沈涛顺势夺过格洛克,枪口顶住了凡斯的下巴。
“别动。”沈涛的声音比雨水更冷。
凡斯虽然痛得面部扭曲,但眼神里没有恐惧,只有一种令人厌恶的嘲弄。
“你的身手不错,沈先生。”凡斯喘着粗气,“但你搞错了一件事。蒋正不过是个守门的,你杀了他也只是踹开了门。现在,屋里的主人生气了。”
“董事会?”沈涛手里的枪口往前顶了顶。
“你毁了那个程序,那是你唯一的筹码。”凡斯咧嘴笑了,嘴里全是血沫,“就在刚才,我的手机收到了一条确认简讯。你在纽约信托里的三千万美金,你在瑞士的匿名账户,甚至你在港岛给那个叫叶玲的女人留的教育基金……全没了。”
沈涛的瞳孔微微收缩。
“资产冻结、身份注销。从这一刻起,你在任何一个联网的文明国家里,都是个死人。你连一张回程的机票都买不到。”
凡斯盯着沈涛的眼睛,似乎想看到这个男人崩溃的样子。
但沈涛只是平静地看着他,像是在看一具尸体。
“钱没了可以再赚。”沈涛淡淡地说,“命没了,就真没了。”
凡斯冷笑:“你不敢杀我。杀了我,你就彻底断了线索。你不知道谁在后面操盘,你只能像只无头苍蝇一样等着被拍死。”
沈涛沉默了两秒。
然后,他做了一个让凡斯意想不到的动作。
他松开了手,甚至把枪插回了凡斯的枪套里。
“滚。”
凡斯愣住了。
他怀疑这是个陷阱,但他迅速后退,确信沈涛没有开枪的意思后,钻进那辆还没熄火的悍马,调头冲进了雨幕。
三十秒后。
沈涛按着耳麦,声音很轻:“豪哥,看到了吗?”
“看到了。”豪哥的声音从另一条加密频道传来,带着压抑不住的震惊,“那个手机信号源移动了……正在进入市区。”
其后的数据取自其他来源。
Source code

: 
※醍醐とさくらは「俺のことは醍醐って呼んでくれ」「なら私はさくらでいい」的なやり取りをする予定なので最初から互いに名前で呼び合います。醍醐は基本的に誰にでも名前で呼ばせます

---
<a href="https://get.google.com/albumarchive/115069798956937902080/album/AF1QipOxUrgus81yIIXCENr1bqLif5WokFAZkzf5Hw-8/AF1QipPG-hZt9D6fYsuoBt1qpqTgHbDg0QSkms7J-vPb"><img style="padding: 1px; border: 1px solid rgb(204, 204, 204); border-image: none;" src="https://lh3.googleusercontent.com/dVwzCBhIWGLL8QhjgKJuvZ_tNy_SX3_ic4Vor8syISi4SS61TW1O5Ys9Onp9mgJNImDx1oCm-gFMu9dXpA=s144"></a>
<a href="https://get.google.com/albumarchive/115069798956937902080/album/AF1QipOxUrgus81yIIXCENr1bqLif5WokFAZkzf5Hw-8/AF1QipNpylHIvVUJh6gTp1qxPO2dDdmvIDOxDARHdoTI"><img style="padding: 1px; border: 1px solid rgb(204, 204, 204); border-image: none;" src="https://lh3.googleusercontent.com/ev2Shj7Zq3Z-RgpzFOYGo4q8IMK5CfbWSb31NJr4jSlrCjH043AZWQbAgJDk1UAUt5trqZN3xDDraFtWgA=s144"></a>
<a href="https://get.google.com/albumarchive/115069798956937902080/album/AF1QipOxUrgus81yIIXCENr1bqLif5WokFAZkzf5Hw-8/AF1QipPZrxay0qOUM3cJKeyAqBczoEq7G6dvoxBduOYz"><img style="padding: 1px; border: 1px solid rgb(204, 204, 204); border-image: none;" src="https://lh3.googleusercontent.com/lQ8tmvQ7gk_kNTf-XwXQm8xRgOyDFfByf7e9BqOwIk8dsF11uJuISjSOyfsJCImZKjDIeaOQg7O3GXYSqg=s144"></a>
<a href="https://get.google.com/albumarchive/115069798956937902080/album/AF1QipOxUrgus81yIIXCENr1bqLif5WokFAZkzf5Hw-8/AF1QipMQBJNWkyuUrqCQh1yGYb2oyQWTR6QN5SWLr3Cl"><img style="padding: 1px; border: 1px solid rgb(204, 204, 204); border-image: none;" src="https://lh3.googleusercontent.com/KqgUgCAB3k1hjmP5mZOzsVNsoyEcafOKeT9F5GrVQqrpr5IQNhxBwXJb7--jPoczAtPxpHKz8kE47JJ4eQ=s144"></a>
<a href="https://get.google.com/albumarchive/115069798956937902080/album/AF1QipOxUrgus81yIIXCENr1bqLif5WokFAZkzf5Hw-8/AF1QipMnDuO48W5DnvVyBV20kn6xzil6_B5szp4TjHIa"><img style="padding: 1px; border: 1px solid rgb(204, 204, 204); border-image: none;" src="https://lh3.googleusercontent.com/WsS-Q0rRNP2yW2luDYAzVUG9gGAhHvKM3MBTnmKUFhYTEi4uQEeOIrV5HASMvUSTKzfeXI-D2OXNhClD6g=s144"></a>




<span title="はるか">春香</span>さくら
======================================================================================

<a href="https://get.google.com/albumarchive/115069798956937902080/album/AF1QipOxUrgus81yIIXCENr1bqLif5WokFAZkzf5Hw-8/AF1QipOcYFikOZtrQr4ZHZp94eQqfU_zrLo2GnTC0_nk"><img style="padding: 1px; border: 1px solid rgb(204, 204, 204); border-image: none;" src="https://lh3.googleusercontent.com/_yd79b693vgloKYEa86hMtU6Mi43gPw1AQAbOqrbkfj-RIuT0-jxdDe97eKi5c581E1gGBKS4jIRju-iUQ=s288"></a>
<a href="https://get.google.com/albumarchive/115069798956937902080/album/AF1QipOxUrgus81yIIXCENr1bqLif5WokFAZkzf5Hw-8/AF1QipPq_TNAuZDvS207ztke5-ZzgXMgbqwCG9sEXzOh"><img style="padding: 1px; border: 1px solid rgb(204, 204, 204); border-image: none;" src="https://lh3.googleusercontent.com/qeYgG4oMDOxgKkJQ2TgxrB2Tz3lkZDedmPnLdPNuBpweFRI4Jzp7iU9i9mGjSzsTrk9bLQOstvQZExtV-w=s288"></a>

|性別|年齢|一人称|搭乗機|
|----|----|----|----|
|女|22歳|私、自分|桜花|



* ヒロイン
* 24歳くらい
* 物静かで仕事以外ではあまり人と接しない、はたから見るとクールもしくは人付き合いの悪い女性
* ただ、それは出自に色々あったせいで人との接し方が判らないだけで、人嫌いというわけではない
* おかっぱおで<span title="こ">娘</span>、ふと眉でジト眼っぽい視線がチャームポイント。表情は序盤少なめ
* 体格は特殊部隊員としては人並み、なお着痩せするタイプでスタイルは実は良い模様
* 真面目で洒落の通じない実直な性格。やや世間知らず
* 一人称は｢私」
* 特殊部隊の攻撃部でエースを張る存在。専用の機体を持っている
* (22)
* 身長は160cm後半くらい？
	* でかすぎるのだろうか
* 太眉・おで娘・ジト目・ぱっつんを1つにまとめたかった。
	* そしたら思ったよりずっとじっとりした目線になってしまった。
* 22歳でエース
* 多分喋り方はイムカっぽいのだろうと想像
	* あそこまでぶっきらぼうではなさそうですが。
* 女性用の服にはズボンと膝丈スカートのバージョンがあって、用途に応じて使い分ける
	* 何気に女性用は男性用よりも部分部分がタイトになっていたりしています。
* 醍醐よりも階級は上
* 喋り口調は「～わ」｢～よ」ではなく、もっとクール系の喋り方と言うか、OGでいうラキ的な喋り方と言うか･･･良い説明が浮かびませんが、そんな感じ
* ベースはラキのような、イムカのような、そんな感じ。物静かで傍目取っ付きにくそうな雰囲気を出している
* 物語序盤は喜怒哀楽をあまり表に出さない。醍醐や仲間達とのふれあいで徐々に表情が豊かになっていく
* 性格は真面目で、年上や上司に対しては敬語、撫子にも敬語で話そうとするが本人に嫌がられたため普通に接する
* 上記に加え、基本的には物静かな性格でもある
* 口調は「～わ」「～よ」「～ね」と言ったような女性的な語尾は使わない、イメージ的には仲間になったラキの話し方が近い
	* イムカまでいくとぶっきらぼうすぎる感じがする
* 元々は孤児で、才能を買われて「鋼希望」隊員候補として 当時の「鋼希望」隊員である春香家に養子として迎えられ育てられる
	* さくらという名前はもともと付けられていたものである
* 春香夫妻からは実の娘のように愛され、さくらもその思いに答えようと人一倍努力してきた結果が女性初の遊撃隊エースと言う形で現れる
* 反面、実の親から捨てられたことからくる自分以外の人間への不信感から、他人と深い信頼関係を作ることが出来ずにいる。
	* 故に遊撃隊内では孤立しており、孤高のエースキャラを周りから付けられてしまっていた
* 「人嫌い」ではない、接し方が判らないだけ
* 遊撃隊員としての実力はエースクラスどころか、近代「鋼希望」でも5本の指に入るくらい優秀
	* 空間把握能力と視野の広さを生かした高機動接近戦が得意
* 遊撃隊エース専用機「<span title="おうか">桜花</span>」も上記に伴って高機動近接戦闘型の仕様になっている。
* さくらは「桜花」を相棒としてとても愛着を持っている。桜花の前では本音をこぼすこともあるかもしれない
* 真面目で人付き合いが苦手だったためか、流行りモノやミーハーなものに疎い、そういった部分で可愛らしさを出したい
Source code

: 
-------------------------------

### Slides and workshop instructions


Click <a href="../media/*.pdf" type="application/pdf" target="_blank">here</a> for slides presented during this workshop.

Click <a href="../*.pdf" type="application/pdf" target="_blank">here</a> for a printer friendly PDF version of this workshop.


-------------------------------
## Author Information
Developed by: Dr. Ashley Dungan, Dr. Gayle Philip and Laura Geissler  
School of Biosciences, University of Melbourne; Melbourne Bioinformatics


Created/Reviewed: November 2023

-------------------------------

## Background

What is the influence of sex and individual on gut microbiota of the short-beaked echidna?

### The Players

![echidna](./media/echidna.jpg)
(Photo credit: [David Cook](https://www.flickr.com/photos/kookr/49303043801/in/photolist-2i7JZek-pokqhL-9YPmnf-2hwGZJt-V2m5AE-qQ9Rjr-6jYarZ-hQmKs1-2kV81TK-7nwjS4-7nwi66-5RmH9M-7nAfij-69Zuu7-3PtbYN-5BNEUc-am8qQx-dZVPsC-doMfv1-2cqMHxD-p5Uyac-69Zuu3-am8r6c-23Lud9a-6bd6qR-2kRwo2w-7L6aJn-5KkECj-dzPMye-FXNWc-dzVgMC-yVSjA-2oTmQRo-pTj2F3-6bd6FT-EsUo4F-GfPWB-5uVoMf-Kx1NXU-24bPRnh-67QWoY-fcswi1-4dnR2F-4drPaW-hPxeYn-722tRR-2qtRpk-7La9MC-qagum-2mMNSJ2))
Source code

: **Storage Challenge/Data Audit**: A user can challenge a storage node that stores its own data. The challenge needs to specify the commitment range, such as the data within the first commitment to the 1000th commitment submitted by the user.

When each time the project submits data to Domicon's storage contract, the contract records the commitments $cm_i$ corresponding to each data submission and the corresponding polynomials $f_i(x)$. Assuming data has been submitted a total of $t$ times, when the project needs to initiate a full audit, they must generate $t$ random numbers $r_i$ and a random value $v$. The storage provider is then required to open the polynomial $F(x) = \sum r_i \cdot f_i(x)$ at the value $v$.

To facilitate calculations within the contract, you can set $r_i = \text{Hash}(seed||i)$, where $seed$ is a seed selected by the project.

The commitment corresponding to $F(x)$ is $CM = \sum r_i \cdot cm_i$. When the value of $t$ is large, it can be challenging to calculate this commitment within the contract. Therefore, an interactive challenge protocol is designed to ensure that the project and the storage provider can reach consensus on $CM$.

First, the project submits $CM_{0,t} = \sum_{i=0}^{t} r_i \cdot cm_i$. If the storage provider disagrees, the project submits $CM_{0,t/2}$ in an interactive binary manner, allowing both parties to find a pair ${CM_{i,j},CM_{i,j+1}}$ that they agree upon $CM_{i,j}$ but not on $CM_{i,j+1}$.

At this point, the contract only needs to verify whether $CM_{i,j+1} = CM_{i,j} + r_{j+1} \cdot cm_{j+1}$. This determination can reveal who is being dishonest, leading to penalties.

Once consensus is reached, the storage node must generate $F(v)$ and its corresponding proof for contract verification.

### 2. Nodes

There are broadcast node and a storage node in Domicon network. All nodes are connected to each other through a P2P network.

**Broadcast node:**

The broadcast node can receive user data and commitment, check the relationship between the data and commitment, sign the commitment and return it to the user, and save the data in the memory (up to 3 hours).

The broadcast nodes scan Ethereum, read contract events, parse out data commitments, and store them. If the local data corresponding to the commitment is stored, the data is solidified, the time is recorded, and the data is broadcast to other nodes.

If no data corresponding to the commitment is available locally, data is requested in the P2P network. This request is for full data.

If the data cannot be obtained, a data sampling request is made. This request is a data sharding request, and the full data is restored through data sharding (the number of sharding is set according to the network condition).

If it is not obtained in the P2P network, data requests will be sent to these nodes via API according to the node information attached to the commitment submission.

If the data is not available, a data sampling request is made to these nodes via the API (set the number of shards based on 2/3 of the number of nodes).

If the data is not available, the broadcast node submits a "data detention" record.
刚才在打斗的瞬间,沈涛顺手把那个装载了“红汞协议”残留定位代码的手机,塞进了凡斯的战术口袋里。
对于凡斯这种级别的人来说,任务失败后第一件事一定是回“安全屋”复命或销毁资料。
“位置在哪?”沈涛问。
耳麦那头沉默了足足五秒钟。
“涛哥……这地方不对劲。”豪哥的声音有些发颤,“信号停下来了。不在某个隐蔽的工业大厦,也不在半山豪宅。”